1748. Clarissa, or, the History of a Young Woman published by Samuel Richardson. A young virtuous woman is drugged, raped and kept prisoner by a man attempting to trick her into marrying him. While yes, some of them aren't depressing, the likely hood is that you'll have to have to study the darker ones to get to the more pleasant ones.
Yes but there is a difference between outlining terrible events and incorporating them into a encompassing literary theory- it's the difference between "Here is a rape" and "WE ARE ALL RAPISTS".
Quote:
Part of an English Major though is really the exploration of literature and trying to figure out why the author wrote what he wrote and what exactly he was trying to say.
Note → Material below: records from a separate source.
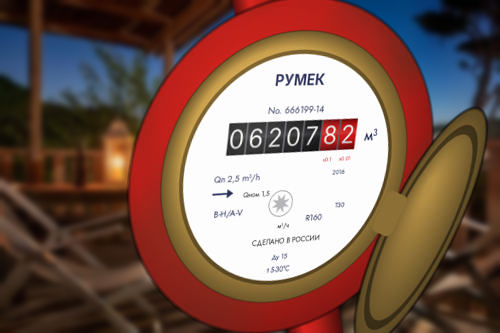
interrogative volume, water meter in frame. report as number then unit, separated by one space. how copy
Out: 6207.82 m³
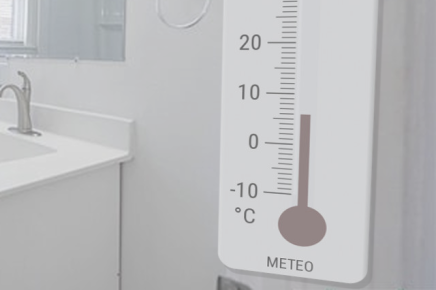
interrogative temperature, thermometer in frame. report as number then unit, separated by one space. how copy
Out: 6 °C
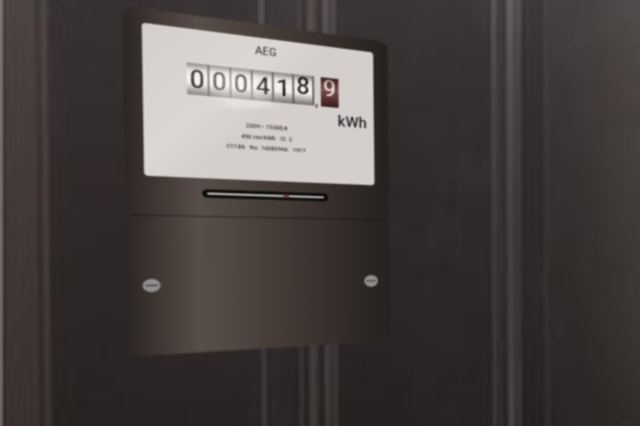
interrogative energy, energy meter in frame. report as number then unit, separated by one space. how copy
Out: 418.9 kWh
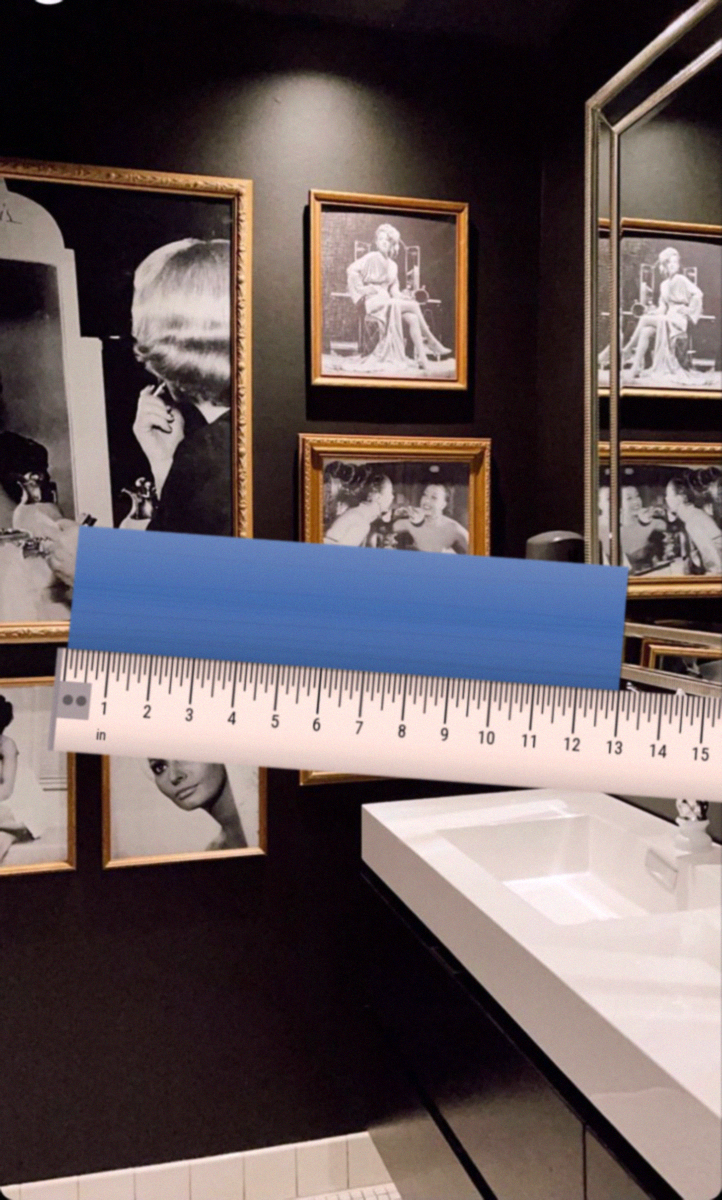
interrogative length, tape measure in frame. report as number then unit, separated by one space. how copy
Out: 13 in
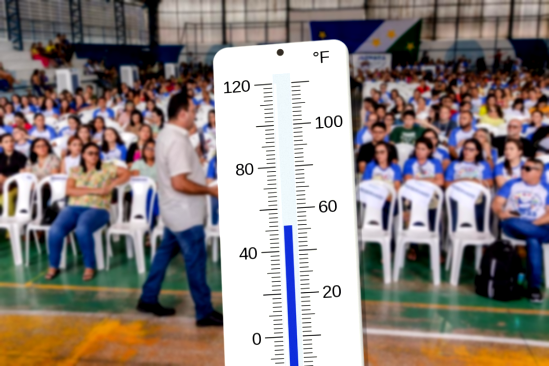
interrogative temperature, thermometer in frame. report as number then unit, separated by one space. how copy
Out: 52 °F
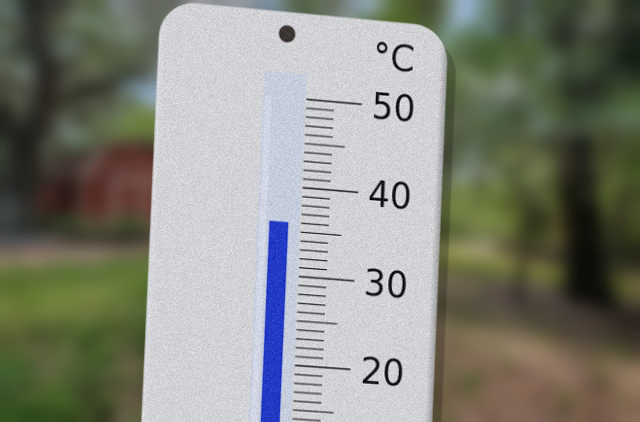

This is why you'll see so many different fields of literary criticism ranging from historic critics to psychoanalytical criticism. I mean, I'm not familiar with what books you're talking about but if you look at some of the authors and what was happening in their lives, such as (for lack of a better example) Jack Kerouac's On The Road. It's so closely autobiographical that you can pretty much place the whole book into his life but the names are changed. The whole book isn't that dark, certainly not as much as the books you've mentioned, but it's depressing because the character mentions that he's just lost his father, he's split from his wife and he's recovering from an illness and by the end of the book, nothing has really changed. He's traversed America but nothing really changed, he's not much of a better person because of it, and if you look into the context of the author you see that he's writing this after his father has died, and his separated from his wife and he's recovered from an illness and travelled back and forth across America, so you can see why he's written this novel. Nothing changes in the novel because the writer feels that nothing has changed. And that's how it happens sometimes. You've got a writer who feels pretty depressed and down, but he's a writer and he wants to write, so he writes, but what he's feeling comes out in his writing and you even up with depressed literature.
This is all irrelevant if you are a new critic *titter titter*
Man I hate new criticism. It is especially great because I only encounter literary theory as it crossects with historical analysis of sources so we get new critic historians. Most self-defeating field ever.